Bu liste daha çok uzayabilir , aklıma ilk gelenlerdi.Devlette doğa bilincine karşı zerre kadar bir şey olduğunu düşünmüyorum.
Her hayvanın kendine has bir görevi var.Evcillerimizinki de bize dostluk yapmakmış.İnsanlığın ilk çağlarından günümüze dek uzanan sağdık bağlılıktır mesela köpeklerinki.Biz onlara sevgimizi , yemeğimizi , evimizi , dostluğumuzu veriyoruz ve onlara bakıyoruz onlar da bize dostluklarını , mutluluklarını , eğlencelerini sunuyor.Onlarla oyunlar oynuyoruz , uyuyoruz , sarılıyoruz , konuşuyoruz...Çünkü o bizim canımızdan bir parça...Bir köle değil.Bir annenin yavrusuna baktığı gibi biz de onlara bakıyoruz.Onları annelerinden ayırmıyoruz zaten zamanı geldiğinde onlar ailelerinden ayrılıp kendi yuvalarını kuruyor.Biz de onlara kendi yuvamızı açıyoruz.Bizim yuvamız onların yuvası haline geliyor.Üstüne titrediğim biricik köpeğime de köpeğim diyemiyorum...

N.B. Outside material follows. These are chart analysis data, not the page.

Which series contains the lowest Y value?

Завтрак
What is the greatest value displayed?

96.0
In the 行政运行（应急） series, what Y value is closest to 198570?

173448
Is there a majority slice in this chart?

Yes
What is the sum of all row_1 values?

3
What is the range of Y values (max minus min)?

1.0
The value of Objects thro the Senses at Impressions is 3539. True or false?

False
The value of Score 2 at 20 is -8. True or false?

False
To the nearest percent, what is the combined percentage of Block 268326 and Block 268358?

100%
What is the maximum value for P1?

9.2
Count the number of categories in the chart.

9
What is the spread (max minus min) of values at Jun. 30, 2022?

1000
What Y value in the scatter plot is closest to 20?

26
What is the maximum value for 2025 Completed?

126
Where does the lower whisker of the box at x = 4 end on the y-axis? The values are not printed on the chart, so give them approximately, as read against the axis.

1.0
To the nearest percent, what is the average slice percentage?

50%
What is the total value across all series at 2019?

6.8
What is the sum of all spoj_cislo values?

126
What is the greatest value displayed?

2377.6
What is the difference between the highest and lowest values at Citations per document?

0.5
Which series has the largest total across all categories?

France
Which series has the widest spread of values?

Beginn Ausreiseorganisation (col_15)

O benim kızım.Ben de onun insanıyım.
Bilinçsizken hayvancılardan kaplumbağa , muhabbet kuşu ve hamster aldım.O zamanlar bunun bir ticaret olduğunu bilmiyordum , belki de küçüktüm tam olarak algılayamıyordum.Ne zaman ki olaylara boyutlu ve geniş olarak bakmaya başladım , bir daha hayvan dükkanlarından hiçbir hayvan almayacağıma dair söz verdim.Ya bakılamayan bir hayvanı alırım ya da anne altından vermek isteyen birisinin hayvanlarını alırım , alırsam.Bir daha bu ticarete asla ortak olmayacağım.
"Evcil hayvan alın ama kaplumbağa almayın , onların iyiliği için.Hele ki hayvan dükkanlarından asla!Çok istiyorsanız gidin bakılamayan bir zavallıya evinizi açın.Zaten hayvan siteleri onlarca ücretsiz su kaplumbağası ilanıyla dolu." diyorum.